Il “Princeps e il gioco degli equivoci”
Il Fai celebra Augusto
Articolo disponibile in PDF
Nel 1937 Mussolini celebrò il bimillenario della nascita di Augusto con un’epocale mostra in cui attualizzava il riordino statale del nuovo ordine imperiale romano in quello dell’“ordine nuovo” fascista. Ben diversa, antideologica, di raffinata consapevolezza storica e filologica, è stata quest’anno, nel bimillenario della morte, la celebrazione della memoria del princeps offerta dalla mostra curata da Eugenio La Rocca e da poco chiusa alle Scuderie del Quirinale. Adesso il FAI celebra Augusto con un omaggio primaverile ai ‘suoi’ luoghi meno avveduto nei toni. Il percorso “sulle tracce di Augusto”, stando alle dichiarazioni del presidente Carandini, dovrebbe indurre gli italiani a trarre ispirazione dall’opera di “rifondazione e ristrutturazione” dello stato attuata dal primo imperatore. Sarebbe “una dedica all'uomo che ha segnato una pausa nella vorticosa espansione dell'impero romano”.
Alla base della pacificazione augustea, costellata in realtà di violenze e guerre, fu una mistificazione ideologica che scandì l'espansionismo dell’impero in presunte, per usare un termine attuale, missioni di pace: “pacificazioni” è l'appellativo che le antiche fonti e i moderni manuali di storia danno alle guerre della pax Augusta, dove peraltro le legioni romane non sempre ebbero la meglio, come nel disastro di Teutoburgo (“Varo, ridammi le mie legioni”).
Il figlio adottivo di Cesare, il virtuoso Ottaviano, basò il suo potere sul “consenso universale” di senato e popolo. La sua ascesa al potere era stata in realtà scorretta, come sottolineò Tacito.

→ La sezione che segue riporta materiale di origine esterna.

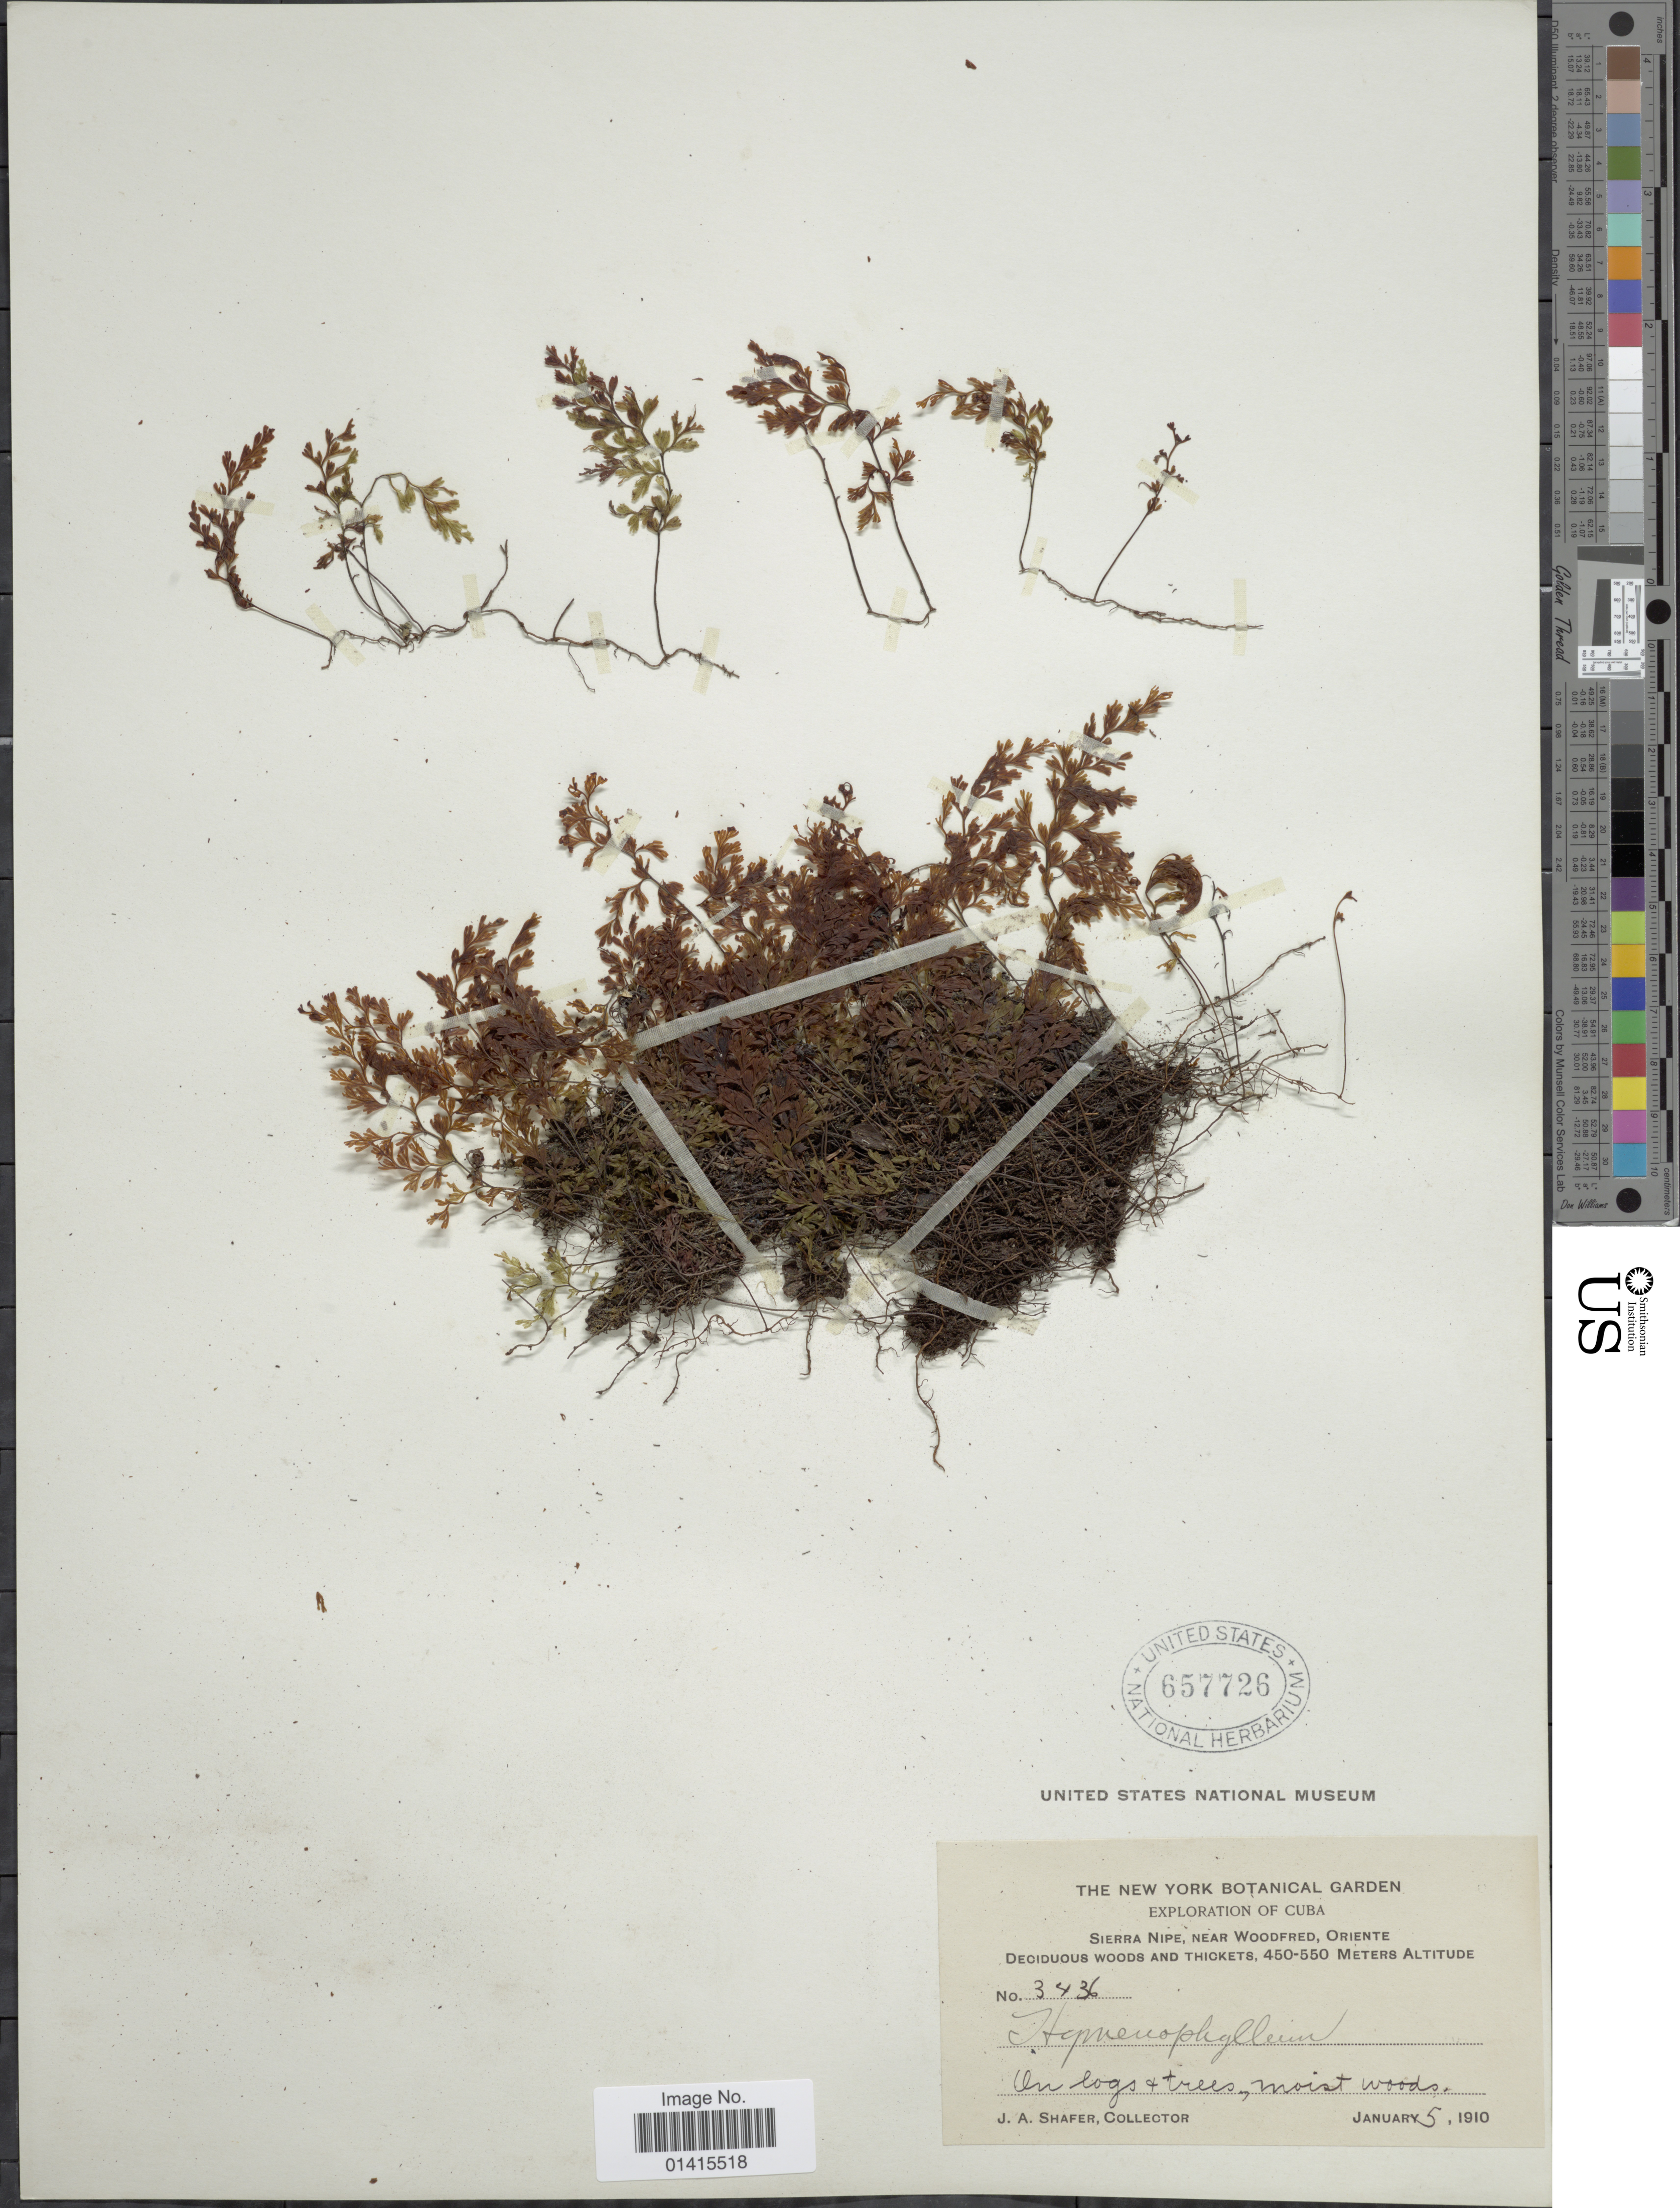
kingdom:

La sua insicurezza restò tale che, racconta Seneca, “andava in senato con la corazza sotto la toga”. Al nuovo patriottismo occidentale e all'esaltazione della missione civilizzatrice globale del “modo di vita romano” faceva riscontro una politica interna imperniata sulla restaurazione dei culti religiosi e dei valori tradizionali di una romanità arcaica e moralista, dominata peraltro dal familismo e dall'instradamento dei capitali dei grandi elettori e dello stesso patrimonio personale nelle imprese di stato e negli appalti delle nuove province colonizzate.
E’ splendido che in un giorno di primavera il FAI ci racconti il fasto e le imprese di Augusto, ma attenzione a “metterci tutti insieme, con i grandi del passato, costruendo un futuro”, come esorta il suo presidente. Il passato si può e si deve frequentare e amare, ma senza idealizzarlo, se non si vuole che qualcuno torni, un giorno, a ideologizzarlo.